Tuesday, April 1, 2014

An April Fools’ joke gone awry?

 
 
By Paul Hammel April 2, 2013 
           
April Fools’ jokes are, by their nature, supposed to be funny.
 
 But an April 1 press release sent out by the anti-Keystone XL pipeline group, Bold Nebraska, didn’t get a laugh from the Nebraska governor’s office.
 
 The fake press release stated that Gov. Dave Heineman had written a letter asking President Obama to reject the controversial pipeline because of the risk of damage to Nebraska’s vast groundwater resources.
 
 That would have been a complete about-face for the Republican governor who has been a whole-hearted supporter since TransCanada decided in late 2011 to reroute its 36-inch, crude oil conduit around Nebraska’s groundwater-rich Sand Hills area.
 
 Heineman, remember, called a special session of the State Legislature due to his objections over the initial route that crossed the Sand Hills.
 
 But with the route changed, he’s totally pro-pipeline.
 
 A spokeswoman for the governor labeled the Bold Nebraska spoof as “immature” and ‘childish.” 
 
 But a Bold spokeswoman said the press release was intended to make a serious point — all of the statements included in the press release were made by Gov. Heineman when he expressed his problems with the original Sand Hills route of the Keystone XL.

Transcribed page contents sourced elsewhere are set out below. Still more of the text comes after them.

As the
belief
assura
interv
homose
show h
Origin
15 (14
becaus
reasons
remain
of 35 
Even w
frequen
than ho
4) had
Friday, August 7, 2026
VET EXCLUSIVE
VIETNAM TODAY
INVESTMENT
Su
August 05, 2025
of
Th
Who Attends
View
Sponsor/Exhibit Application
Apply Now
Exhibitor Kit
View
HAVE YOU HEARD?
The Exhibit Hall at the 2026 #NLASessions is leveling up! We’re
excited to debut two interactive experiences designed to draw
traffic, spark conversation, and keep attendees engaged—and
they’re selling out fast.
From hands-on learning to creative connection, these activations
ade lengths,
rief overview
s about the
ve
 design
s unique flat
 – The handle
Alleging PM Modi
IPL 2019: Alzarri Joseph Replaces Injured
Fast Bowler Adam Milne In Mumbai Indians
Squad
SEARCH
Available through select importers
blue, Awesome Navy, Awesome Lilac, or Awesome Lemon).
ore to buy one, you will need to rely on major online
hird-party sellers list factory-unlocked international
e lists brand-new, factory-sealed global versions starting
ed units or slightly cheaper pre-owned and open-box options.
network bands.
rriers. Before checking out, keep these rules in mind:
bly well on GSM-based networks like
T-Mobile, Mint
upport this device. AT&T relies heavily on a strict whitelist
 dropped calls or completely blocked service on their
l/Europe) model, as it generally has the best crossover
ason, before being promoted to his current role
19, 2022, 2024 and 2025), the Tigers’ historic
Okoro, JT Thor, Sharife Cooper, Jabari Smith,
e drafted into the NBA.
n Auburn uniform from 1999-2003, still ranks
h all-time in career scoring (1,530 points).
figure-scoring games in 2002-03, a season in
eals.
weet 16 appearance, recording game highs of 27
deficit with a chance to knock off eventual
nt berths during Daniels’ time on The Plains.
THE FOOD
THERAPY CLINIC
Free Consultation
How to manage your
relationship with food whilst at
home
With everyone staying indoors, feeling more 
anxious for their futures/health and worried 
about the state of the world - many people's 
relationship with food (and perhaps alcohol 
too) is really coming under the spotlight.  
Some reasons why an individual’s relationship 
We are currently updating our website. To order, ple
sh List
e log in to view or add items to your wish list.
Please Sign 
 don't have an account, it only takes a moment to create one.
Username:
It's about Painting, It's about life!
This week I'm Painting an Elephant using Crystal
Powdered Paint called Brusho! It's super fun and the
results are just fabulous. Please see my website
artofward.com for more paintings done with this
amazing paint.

 ”He has completely flip flopped on his  word to oppose a pipeline crossing the Ogallala Aquifer,” said spokeswoman Mary Anne Andrei. “We will not let him forget his own words.”
 
  To be fair, the governor’s words included opposition to the pipeline crossing “a substantial portion of the Ogallala Aquifer.”
 
  The new route still crosses over a portion of the aquifer. Whether it’s a substantial portion is a subject for interpretation — and apparently April Fools’ jokes.